(Skeletal landmark data)
=======

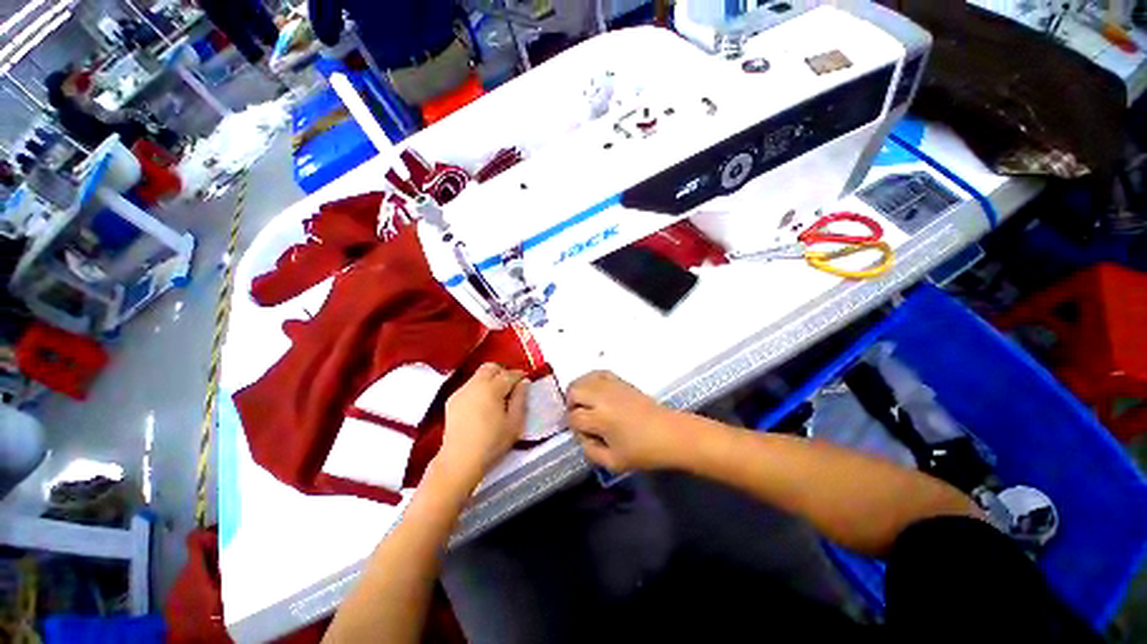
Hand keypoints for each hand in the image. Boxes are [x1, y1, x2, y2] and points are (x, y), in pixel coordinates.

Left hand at [438, 364, 527, 484]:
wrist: (459, 460)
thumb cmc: (492, 443)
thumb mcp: (514, 423)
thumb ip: (520, 399)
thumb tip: (523, 383)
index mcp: (492, 389)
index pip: (509, 374)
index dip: (520, 375)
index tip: (526, 380)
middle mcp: (475, 384)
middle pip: (491, 367)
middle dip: (503, 371)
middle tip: (511, 384)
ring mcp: (461, 391)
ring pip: (478, 375)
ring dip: (490, 379)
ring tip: (497, 394)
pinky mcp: (452, 400)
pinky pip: (469, 385)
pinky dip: (479, 388)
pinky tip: (482, 403)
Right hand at [566, 371, 682, 471]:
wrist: (671, 434)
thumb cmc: (644, 452)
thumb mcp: (613, 463)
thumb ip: (590, 452)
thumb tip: (581, 437)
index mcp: (601, 418)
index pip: (574, 417)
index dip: (574, 427)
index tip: (583, 435)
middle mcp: (603, 397)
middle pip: (574, 391)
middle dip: (571, 404)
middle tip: (578, 417)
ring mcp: (613, 386)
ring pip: (584, 379)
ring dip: (579, 391)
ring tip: (584, 404)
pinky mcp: (621, 381)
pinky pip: (599, 373)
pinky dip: (591, 379)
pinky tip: (595, 391)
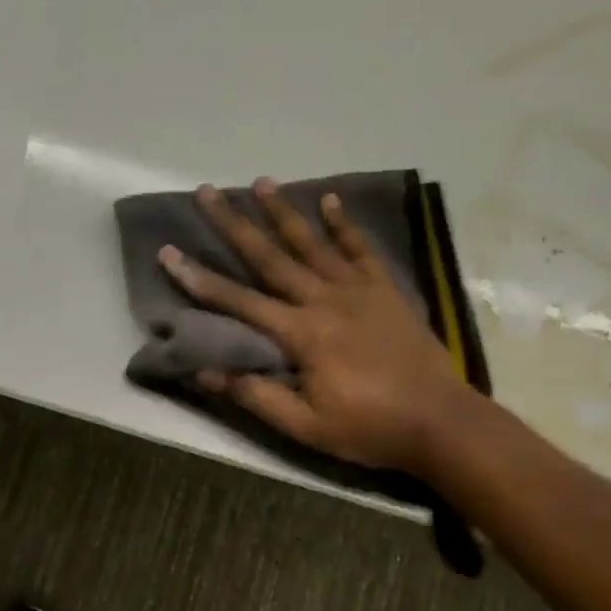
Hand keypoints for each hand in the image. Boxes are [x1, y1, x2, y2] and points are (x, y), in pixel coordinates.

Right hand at [158, 180, 479, 472]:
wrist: (441, 422)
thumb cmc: (369, 428)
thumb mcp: (306, 426)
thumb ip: (256, 395)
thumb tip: (205, 371)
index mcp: (302, 334)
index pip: (238, 301)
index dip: (200, 278)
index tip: (169, 252)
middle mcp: (325, 300)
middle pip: (270, 257)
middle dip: (235, 224)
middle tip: (208, 192)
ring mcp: (358, 291)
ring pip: (312, 243)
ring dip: (284, 212)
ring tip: (261, 182)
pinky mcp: (385, 290)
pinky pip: (361, 249)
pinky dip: (345, 224)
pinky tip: (330, 200)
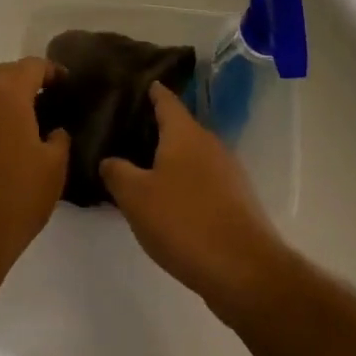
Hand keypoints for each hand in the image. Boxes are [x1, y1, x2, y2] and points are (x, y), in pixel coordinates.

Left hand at [0, 57, 70, 274]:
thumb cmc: (14, 198)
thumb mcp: (53, 168)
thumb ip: (59, 138)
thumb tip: (55, 130)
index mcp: (5, 94)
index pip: (32, 66)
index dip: (53, 71)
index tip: (68, 84)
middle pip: (5, 75)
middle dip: (27, 82)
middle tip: (49, 100)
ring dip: (5, 100)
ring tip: (28, 122)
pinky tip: (2, 142)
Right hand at [99, 84, 284, 312]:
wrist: (245, 271)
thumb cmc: (184, 222)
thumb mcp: (135, 197)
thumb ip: (117, 172)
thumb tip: (110, 160)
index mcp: (185, 132)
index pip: (165, 99)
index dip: (150, 90)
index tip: (134, 84)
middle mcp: (209, 143)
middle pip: (179, 127)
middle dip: (155, 129)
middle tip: (125, 133)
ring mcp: (228, 172)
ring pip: (192, 156)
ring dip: (170, 160)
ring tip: (142, 170)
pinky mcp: (237, 201)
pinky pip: (204, 181)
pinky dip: (186, 184)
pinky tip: (170, 204)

=======

**Problem statement**
Would you retype the lines above from the one with "index pip: (238, 301)" down to the one with "pinky mcp: (385, 290)", word for word, both ends included and no other lines?

**Finished exercise**
index pip: (238, 301)
index dip: (200, 278)
index tip: (169, 252)
middle mcp: (325, 300)
middle pip: (270, 257)
middle dip: (235, 224)
middle tip: (208, 192)
ring mcp: (358, 291)
ring pip: (312, 243)
ring dip: (284, 212)
ring tip: (261, 182)
pinky mcp: (385, 290)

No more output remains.